Simonne Caillère has been honoured with two significant awards, both bestowed by the French Academy of Sciences:

- In 1847, Caillère was awarded the Prix Victor Raulin which is presented by the French Academy of Sciences to researchers noted for their contributions to geology and paleontology.
- In 1964, from the French Academy of Sciences she received the Prix Millet-Ronssin together with Stéphane Hénin and George Millot.

==Death and legacy==
Caillère co-founded the French Clay Group Le Groupe Français des Argiles. In 2020 the organisation create a biennial award to be called the Simonne Caillère prix in her memory. It is awarded to a young researcher.

A collection of her correspondence between 1931-1964 with geologists Jean Orcel, Alfred Lacroix and Élisabeth Jérémine is held by the Galerie de Minéralogie.

In 2026, Caillère was announced as one of 72 historical women in STEM whose names have been proposed to be added to the 72 men already celebrated on the Eiffel Tower. The plan was announced by the Mayor of Paris, Anne Hidalgo following the recommendations of a committee led by Isabelle Vauglin of Femmes et Sciences and Jean-François Martins, who represented the operating company which runs the Eiffel Tower.

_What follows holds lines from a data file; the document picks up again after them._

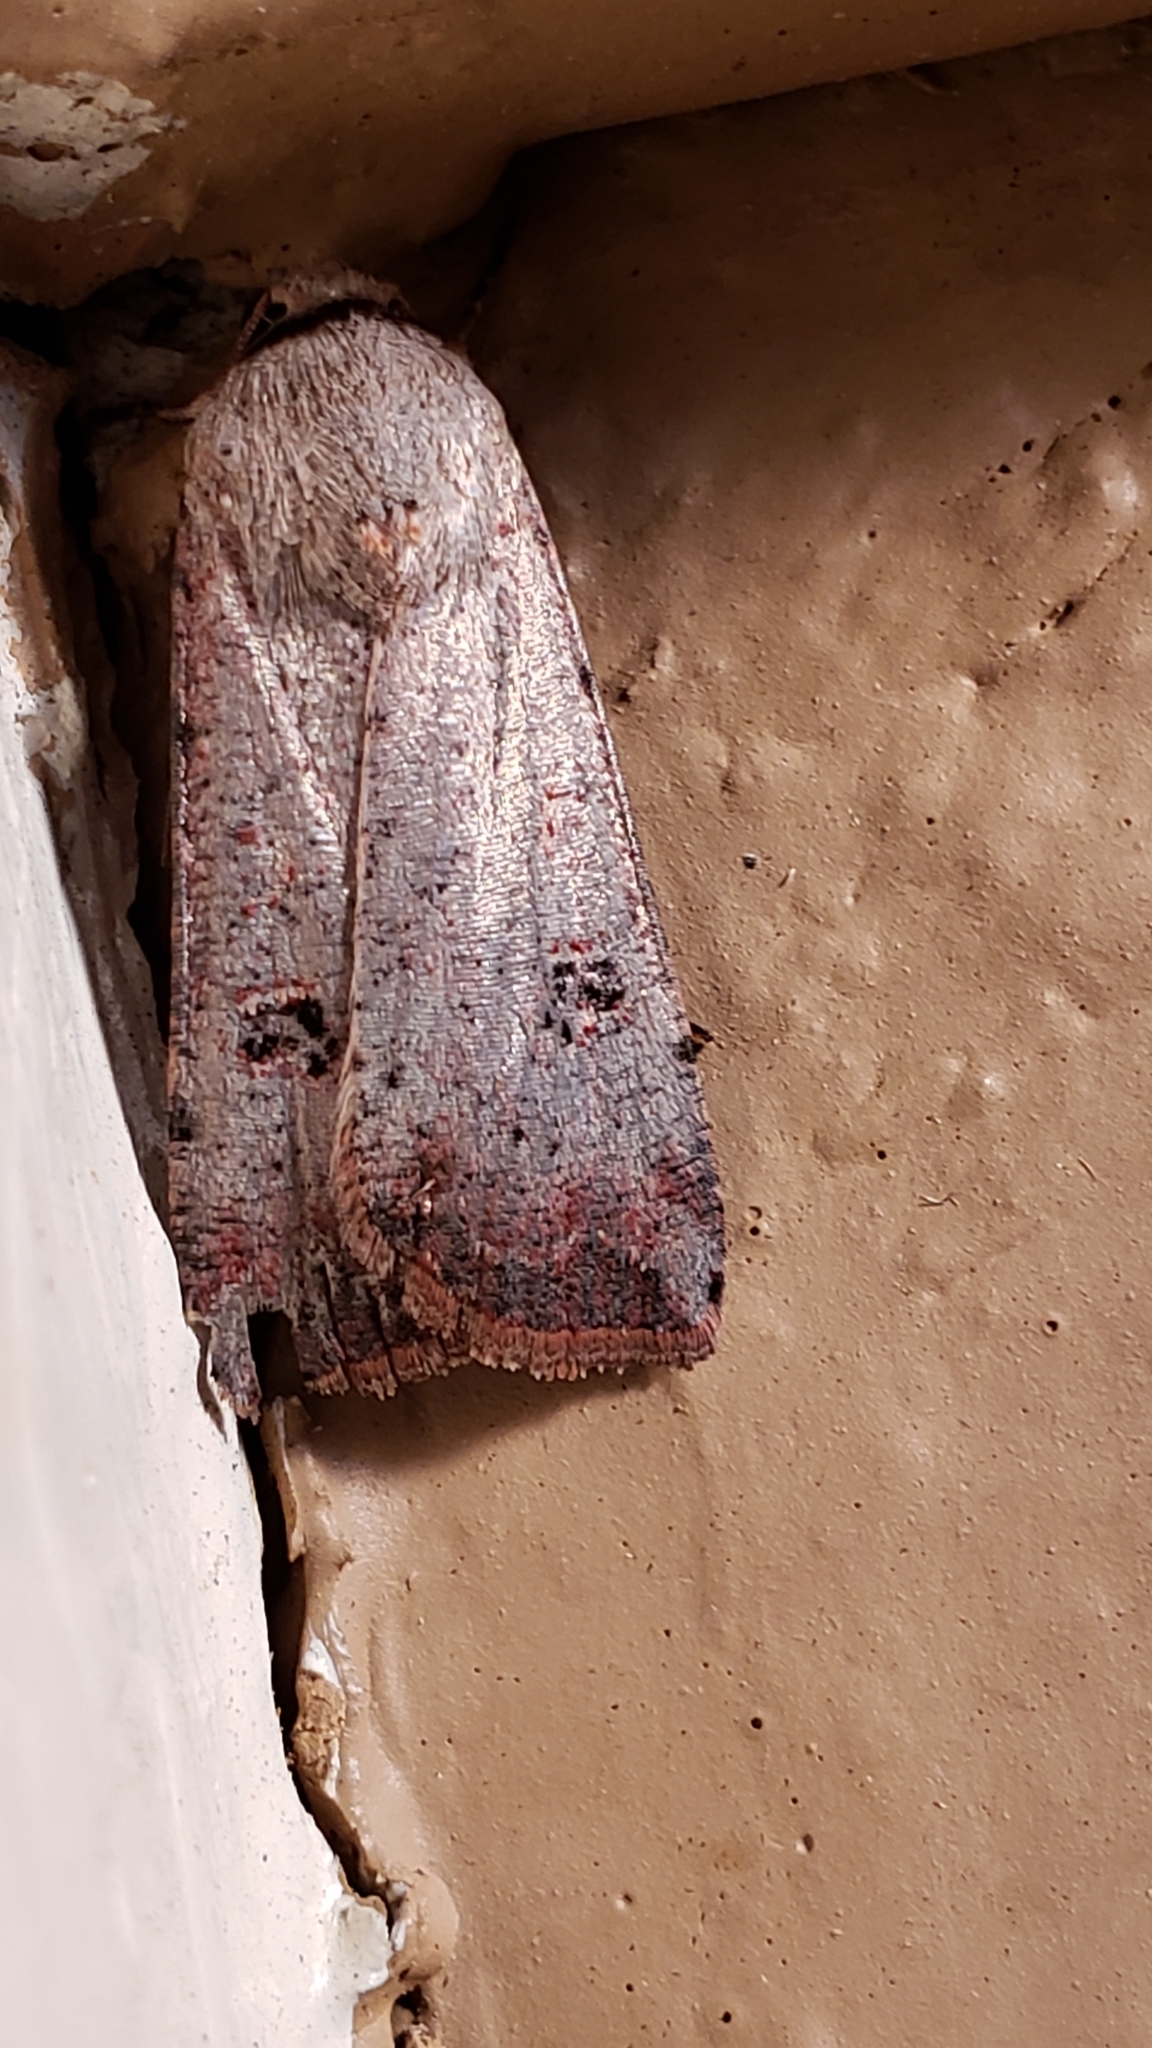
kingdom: Animalia
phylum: Arthropoda
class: Insecta
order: Lepidoptera
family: Noctuidae
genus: Anicla
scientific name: Anicla infecta
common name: Green cutworm
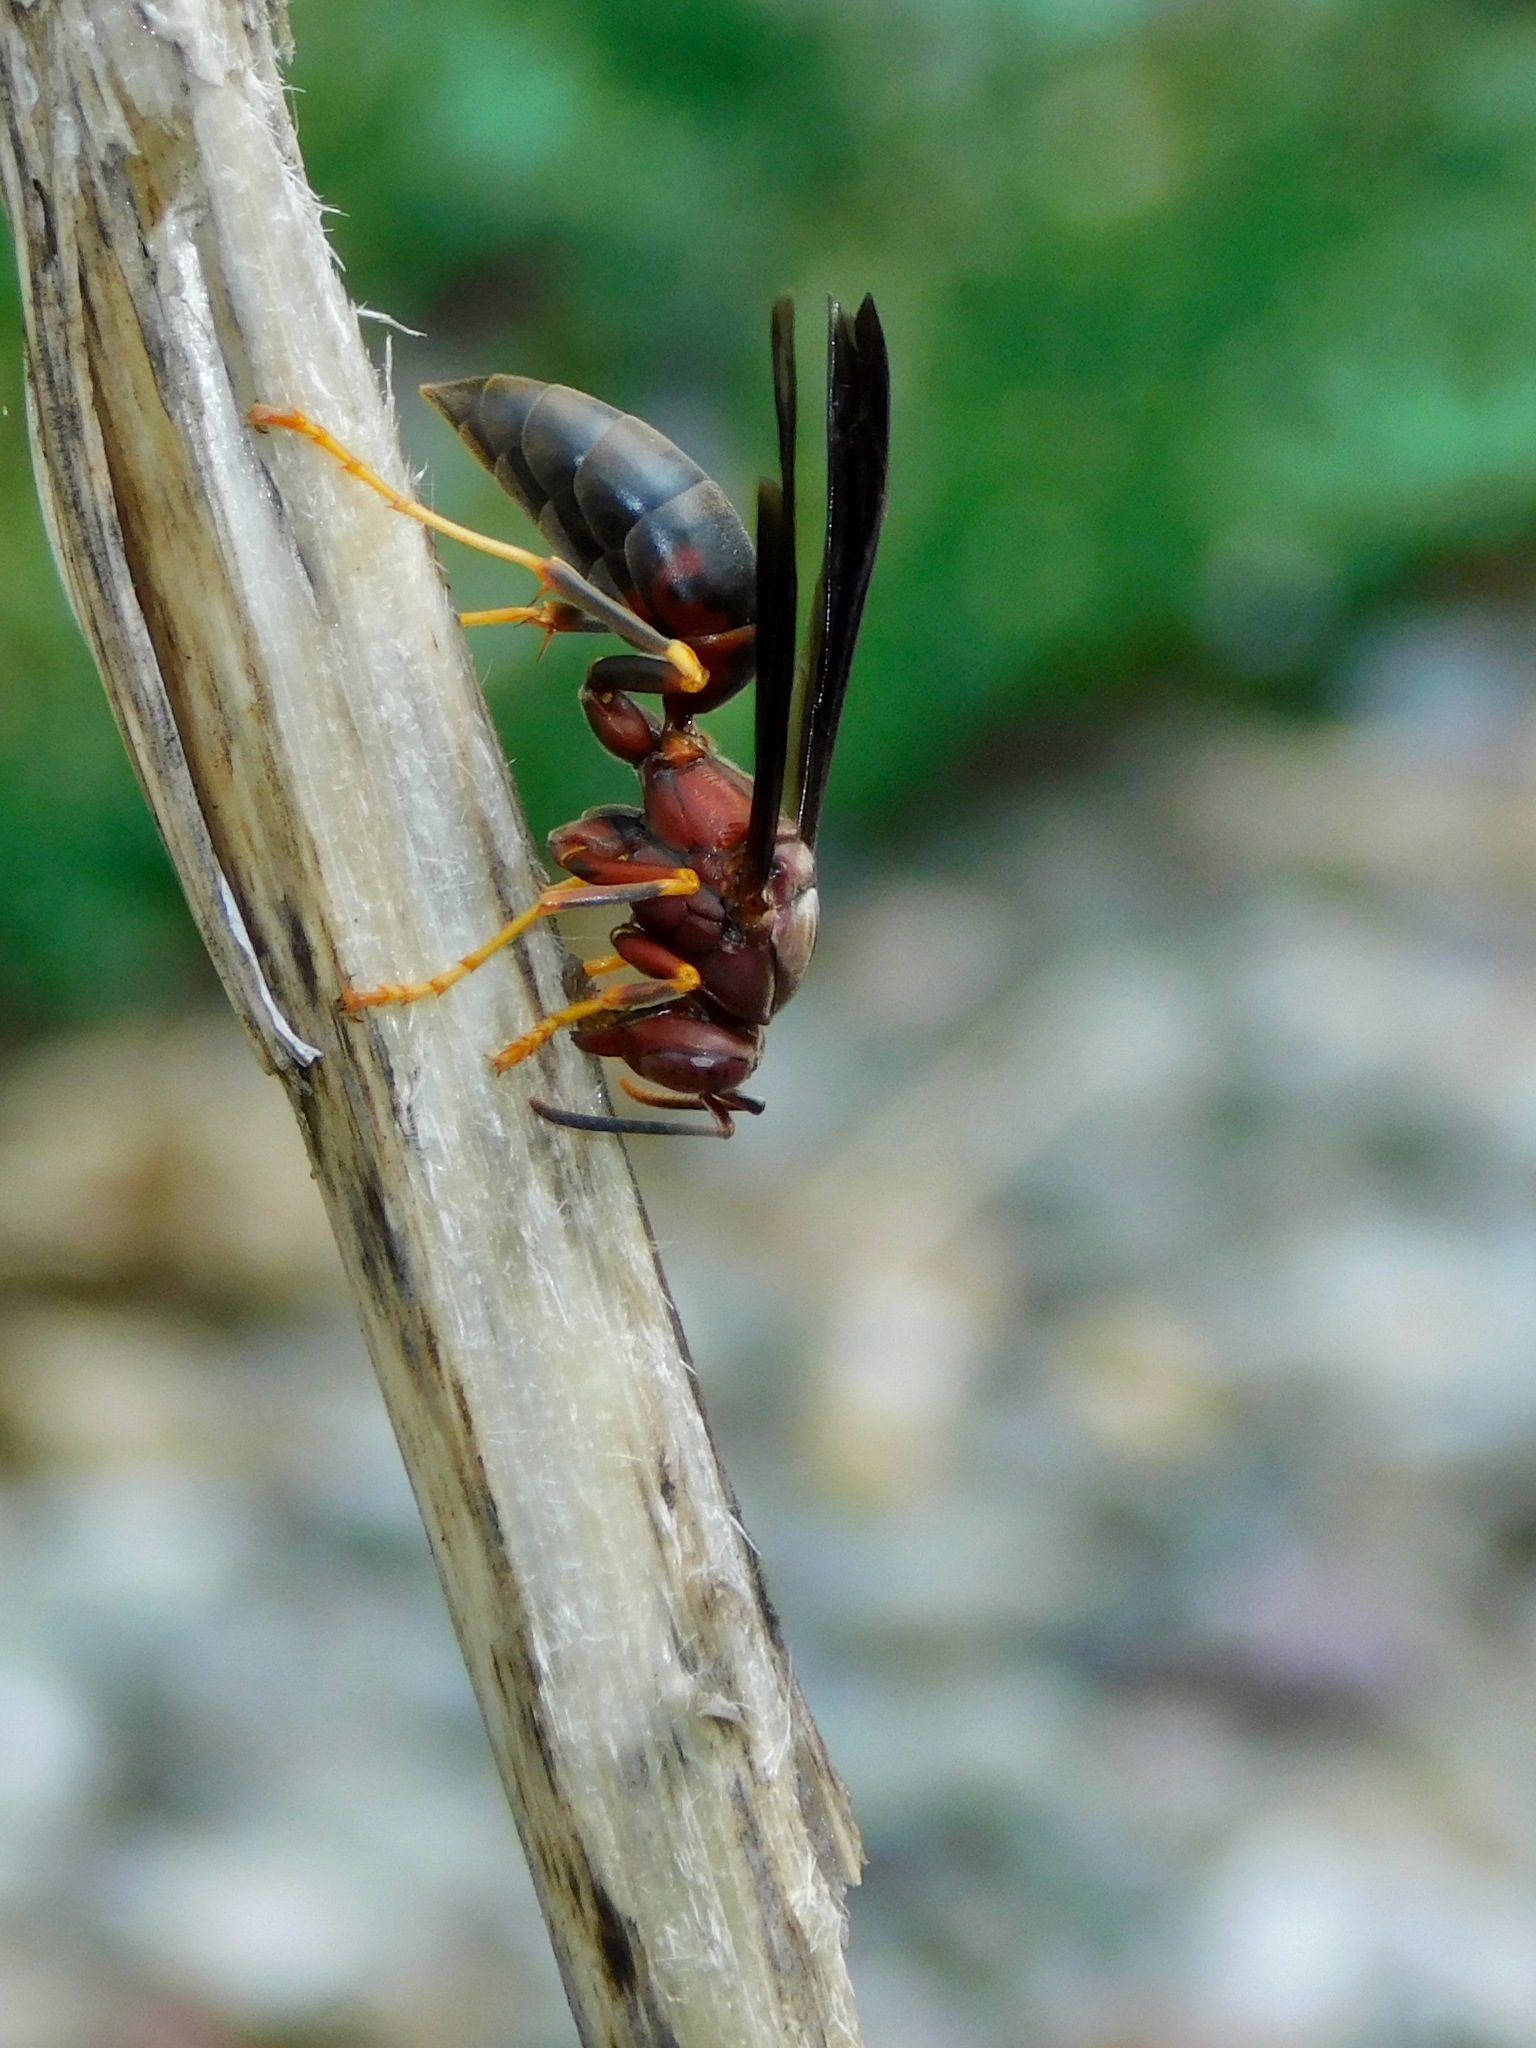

== Selected publications ==
Siminne Caillère published widely with over 330 publications to her name. The following are considered significant:

- (1936) Contribution à l'étude des minéraux des serpentines
- (1972) In collaboration with Henri Besson and Stéphane Hénin, Recherches sur la synthèse des minéraux
- (1972) In collaboration with Henri Besson and Stéphane Hénin, Evolution du système Si Al Mg en présence de solutions concentrées de carbonate de potassium
- {1972) In collaboration with Henri Besson and Stéphane Hénin, Sur l'évolution de la montmorillonite en milieu alcalin potassique
- (1974) In collaboration with Henri Besson and Stéphane Hénin, Conditions de formation de divers hydrocarbonates voisins de l'hydrotalcite
- (1975) In collaboration with Stéphane Hénin, Fibrous Minerals
- (1975) In collaboration with Stéphane Hénin, Soil Components
- (1976) In collaboration with Stéphane Hénin, Physical and Chemical Properties of Phyllosilicates

Researchgate records 59 publications by Caillère.

Portail Persée records 87 publications by Caillère during the period of 1936-1985.